Melissa Peterson's Claims
Duncanville and Chief Brown both argue that Melissa Peterson's claims against them should be dismissed, because she lacks standing. See Duncanville's Br. [ECF No. 40 at 9-10]; Brown's Br. [ECF No. 38 at 6-7]. They argue that the right to bring a Section 1983 claim is personal and does not accrue to a relative, and also that she is not within the class of persons with standing to bring a wrongful death claim under Texas law. See Duncanville's Br. [ECF No. 40 at 9-10]; Brown's Br. [ECF No. 38 at 6-7]. Plaintiffs failed to address this argument in their Opposition. See Opp'n [ECF No. 45]. With respect to Plaintiffs' federal claims, "[c]onstitutional standing requires that the plaintiff personally suffer[] some actual or threatened injury that can fairly be traced to the challenged action and is redressable by the courts." Doe v. Tangipahoa Parish Sch. Bd., 494 F.3d 494, 496 (5th Cir. 2007). In addition, with respect to Plaintiffs' state claims, such "[a]n action to recover damages . . . is for the exclusive benefit of the surviving spouse, children, and parents of the deceased." TEX. CIV. PRAC. & REM. CODE § 71.004. Therefore, the claims of Clinton Peterson's sister, Melissa Peterson against Duncanville and Chief Brown should also be dismissed on these grounds.
RECOMMENDATION
For the foregoing reasons, the undersigned respectfully recommends that the District Court GRANT Chief Brown's Motion to Dismiss [ECF No. 37], and GRANT Duncanville's Motion to Dismiss [ECF No. 39].

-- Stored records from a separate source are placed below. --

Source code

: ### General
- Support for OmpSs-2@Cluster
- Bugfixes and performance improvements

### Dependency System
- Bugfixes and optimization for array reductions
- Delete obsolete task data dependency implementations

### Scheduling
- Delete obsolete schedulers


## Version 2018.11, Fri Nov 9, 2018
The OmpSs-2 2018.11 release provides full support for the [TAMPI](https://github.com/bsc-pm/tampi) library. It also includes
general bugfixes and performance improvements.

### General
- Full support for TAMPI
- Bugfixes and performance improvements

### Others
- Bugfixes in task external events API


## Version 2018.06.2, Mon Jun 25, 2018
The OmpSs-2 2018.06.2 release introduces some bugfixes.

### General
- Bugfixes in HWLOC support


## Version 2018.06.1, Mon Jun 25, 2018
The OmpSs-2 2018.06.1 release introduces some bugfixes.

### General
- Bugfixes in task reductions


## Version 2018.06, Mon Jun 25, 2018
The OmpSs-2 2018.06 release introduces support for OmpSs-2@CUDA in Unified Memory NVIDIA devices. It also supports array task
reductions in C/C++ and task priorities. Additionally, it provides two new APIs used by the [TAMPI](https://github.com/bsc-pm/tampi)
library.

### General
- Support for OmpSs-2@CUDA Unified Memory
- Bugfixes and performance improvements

SO RECOMMENDED, this 1st day of August, 2016.
/s/_________
PAUL D. STICKNEY
UNITED STATES MAGISTRATE JUDGE
INSTRUCTIONS FOR SERVICE AND
NOTICE OF RIGHT TO APPEAL/OBJECT
The United States District Clerk shall serve a true copy of these findings, conclusions, and recommendation on the parties. Pursuant to Title 28, United States Code, Section 636(b)(1), any party who desires to object to these findings, conclusions, and recommendation must serve and file written objections within fourteen days after service of the findings, conclusions, and recommendation. A party filing objections must specifically identify those findings, conclusions, or recommendation to which objections are being made. The District Court need not consider frivolous, conclusory, or general objections. A party's failure to file such written objections to these proposed findings, conclusions, and recommendation shall bar that party from a de novo determination by the District Court. See Thomas v. Arn, 474 U.S. 140, 150 (1985). Additionally, any failure to file written objections to the proposed findings, conclusions, and recommendation within fourteen days after service shall bar the aggrieved party from appealing the factual findings and legal conclusions of the Magistrate Judge that are accepted by the District Court, except upon grounds of plain error. See Douglass v. United Servs. Auto. Ass'n, 79 F.3d 1415, 1417 (5th Cir. 1996) (en banc).